The poor performance comes amid a broader sell-off in supermarket stocks, with more than £4bn wiped off the combined value of Tesco, Sainsbury’s and Marks & Spencer in March alone. Investors have grown increasingly wary of the intensifying price war initiated by rival Asda, which slashed prices across 10,000 products since late January in a desperate bid to regain market share.
Despite the share price weakness, market watchers remain cautiously optimistic about Sainsbury’s prospects. Analysts project healthy profits for the fiscal year, with expectations of continued growth in the grocery segment supporting overall performance targets.
Sainsbury’s grocery division has shown promising signs, with strengthened value positioning and improved store operations contributing to volume growth and sustainable market share gains. The company’s strategic investments appear to be paying dividends in a highly competitive market.
The supermarket continues to expand its food footprint, converting former Homebase sites across the UK. These conversions are expected to boost operating profits in the coming fiscal years as they become fully operational.
However, Sainsbury’s isn’t immune to the challenges facing the sector. Rising food inflation, currently in the 2-3% range, could potentially double by 2026 due to increased labour and environmental compliance costs. The company also faces growing pressure from discount retailers Aldi and Lidl, though it has maintained its market share above 15%.
Tesco’s announcement recently that profits will fall this year due to the price war has only heightened anxiety among Sainsbury’s shareholders.
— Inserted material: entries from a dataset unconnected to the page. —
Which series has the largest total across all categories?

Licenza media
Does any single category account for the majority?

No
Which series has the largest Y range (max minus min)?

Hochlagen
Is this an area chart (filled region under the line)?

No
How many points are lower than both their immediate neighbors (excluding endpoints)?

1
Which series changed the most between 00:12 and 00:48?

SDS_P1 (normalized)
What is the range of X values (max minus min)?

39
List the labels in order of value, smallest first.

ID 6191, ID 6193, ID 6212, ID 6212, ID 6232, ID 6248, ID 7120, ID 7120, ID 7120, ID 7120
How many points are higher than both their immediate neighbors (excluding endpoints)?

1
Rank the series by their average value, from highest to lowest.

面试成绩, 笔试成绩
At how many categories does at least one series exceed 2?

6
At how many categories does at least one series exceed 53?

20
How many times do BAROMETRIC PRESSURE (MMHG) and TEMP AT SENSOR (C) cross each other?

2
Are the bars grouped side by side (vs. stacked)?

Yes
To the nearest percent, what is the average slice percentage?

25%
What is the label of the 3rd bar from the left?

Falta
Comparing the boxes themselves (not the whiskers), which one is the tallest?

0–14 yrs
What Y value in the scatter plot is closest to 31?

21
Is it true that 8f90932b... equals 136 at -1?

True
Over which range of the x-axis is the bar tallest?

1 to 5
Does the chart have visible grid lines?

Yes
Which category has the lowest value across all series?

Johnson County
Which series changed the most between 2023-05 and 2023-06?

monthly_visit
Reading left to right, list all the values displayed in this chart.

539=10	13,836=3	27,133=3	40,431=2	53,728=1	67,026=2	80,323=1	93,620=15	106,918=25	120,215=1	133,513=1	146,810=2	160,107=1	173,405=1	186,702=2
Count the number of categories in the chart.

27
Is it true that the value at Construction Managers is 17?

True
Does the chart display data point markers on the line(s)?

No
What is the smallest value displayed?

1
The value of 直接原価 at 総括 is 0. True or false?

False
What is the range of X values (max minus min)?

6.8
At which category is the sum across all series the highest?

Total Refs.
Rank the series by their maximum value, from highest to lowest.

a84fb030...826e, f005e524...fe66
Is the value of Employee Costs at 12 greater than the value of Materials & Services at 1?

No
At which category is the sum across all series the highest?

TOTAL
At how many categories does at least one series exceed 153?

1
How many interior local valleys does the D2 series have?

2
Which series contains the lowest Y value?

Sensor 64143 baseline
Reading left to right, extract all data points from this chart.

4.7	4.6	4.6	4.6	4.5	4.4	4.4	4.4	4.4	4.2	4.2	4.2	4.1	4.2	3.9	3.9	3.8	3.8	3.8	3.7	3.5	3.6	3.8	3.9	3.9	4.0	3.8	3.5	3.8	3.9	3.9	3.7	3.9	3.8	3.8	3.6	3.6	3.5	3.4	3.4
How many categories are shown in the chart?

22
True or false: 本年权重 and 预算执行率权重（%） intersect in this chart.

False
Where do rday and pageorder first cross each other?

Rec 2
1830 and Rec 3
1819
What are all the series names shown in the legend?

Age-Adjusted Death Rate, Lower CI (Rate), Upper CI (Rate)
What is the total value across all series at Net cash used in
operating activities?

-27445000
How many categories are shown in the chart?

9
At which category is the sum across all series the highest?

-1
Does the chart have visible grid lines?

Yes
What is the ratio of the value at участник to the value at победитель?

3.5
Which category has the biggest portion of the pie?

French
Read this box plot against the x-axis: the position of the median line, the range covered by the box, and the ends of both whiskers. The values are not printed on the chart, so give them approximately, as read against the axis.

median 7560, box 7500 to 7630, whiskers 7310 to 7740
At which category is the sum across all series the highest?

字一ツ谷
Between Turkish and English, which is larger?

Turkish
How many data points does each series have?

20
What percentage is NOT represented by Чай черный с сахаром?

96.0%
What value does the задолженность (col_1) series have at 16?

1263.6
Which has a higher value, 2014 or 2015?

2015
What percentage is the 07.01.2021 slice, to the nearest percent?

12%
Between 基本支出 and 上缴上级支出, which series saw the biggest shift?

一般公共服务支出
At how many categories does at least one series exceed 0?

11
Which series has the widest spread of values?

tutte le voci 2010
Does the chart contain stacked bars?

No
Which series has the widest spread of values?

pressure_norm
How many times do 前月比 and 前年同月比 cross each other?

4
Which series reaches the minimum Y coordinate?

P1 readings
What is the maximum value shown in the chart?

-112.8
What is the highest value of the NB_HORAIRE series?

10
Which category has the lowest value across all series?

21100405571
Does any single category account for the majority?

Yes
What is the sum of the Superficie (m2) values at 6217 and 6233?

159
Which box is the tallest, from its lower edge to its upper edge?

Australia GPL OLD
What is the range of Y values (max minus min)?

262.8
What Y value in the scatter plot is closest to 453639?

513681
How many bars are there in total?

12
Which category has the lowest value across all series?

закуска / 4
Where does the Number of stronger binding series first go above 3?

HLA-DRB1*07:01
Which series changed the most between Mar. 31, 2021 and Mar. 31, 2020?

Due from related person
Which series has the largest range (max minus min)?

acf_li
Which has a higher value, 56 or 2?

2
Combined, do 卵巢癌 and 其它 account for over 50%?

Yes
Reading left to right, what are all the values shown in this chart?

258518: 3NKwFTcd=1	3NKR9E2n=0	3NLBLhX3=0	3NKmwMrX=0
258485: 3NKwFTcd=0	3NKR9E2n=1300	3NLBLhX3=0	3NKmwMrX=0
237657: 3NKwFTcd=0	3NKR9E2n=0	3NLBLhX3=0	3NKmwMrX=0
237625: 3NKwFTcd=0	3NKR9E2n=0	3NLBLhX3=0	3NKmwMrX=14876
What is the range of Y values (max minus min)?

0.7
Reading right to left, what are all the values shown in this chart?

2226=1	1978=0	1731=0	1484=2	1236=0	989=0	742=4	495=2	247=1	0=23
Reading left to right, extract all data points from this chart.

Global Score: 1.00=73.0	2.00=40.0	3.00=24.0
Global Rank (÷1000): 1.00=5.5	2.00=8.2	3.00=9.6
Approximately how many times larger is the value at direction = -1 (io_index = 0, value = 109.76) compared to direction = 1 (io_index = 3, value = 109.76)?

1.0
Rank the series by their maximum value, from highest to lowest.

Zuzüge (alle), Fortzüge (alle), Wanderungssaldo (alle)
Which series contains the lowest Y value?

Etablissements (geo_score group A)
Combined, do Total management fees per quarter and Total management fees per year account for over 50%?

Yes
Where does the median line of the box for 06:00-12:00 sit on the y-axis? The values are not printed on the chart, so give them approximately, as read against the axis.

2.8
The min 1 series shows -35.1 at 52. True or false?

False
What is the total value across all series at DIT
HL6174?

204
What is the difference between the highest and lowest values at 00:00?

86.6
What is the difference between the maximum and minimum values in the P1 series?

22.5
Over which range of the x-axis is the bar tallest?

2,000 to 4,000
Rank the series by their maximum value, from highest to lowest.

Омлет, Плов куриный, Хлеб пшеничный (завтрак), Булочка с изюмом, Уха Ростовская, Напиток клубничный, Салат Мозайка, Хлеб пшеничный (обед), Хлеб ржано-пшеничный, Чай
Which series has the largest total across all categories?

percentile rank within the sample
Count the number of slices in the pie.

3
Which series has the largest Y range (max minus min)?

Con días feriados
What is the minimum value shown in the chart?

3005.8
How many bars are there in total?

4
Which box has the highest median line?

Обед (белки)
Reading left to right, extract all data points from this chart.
Coming off recent lows, the shares have shown modest signs of recovery, trading up slightly over 1% in in Friday’s trading sessions ahead of next week’s results.
Shore Capital believe Sainsbury’s shares look undervalued at current levels, potentially representing a buying opportunity for investors. The supermarket’s Nectar prices initiative and Aldi price match strategy have helped stem customer losses, while its premium Taste the Difference range continues to perform well, delivering double-digit sales growth during the Christmas period.
For investors focused on income, analysts anticipate an increase in dividend payments compared to the previous year, with further growth projected for fiscal 2026.
As Sainsbury’s prepares to release its results, all eyes will be on fourth-quarter like-for-like sales growth and any commentary on the company’s battle plan against intensifying supermarket competition and price pressures.